Information given below:
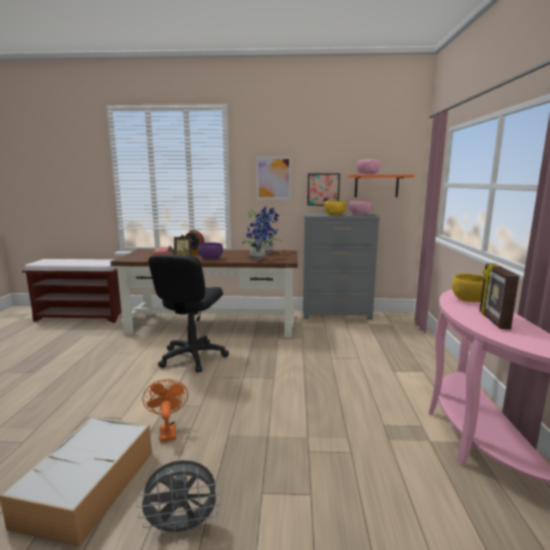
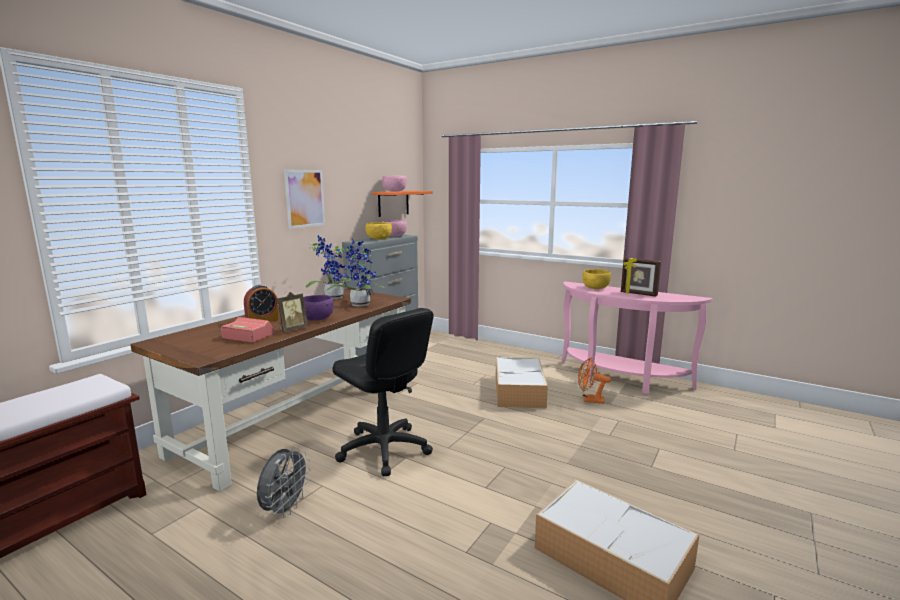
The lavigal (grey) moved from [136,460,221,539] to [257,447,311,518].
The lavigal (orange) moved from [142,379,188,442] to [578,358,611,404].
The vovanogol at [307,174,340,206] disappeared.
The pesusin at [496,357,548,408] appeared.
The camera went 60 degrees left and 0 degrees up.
End of Information given.
Exercise - Write down every line of the data above that includes the string "from".

Output for this task -
The lavigal (grey) moved from [136,460,221,539] to [257,447,311,518].
The lavigal (orange) moved from [142,379,188,442] to [578,358,611,404].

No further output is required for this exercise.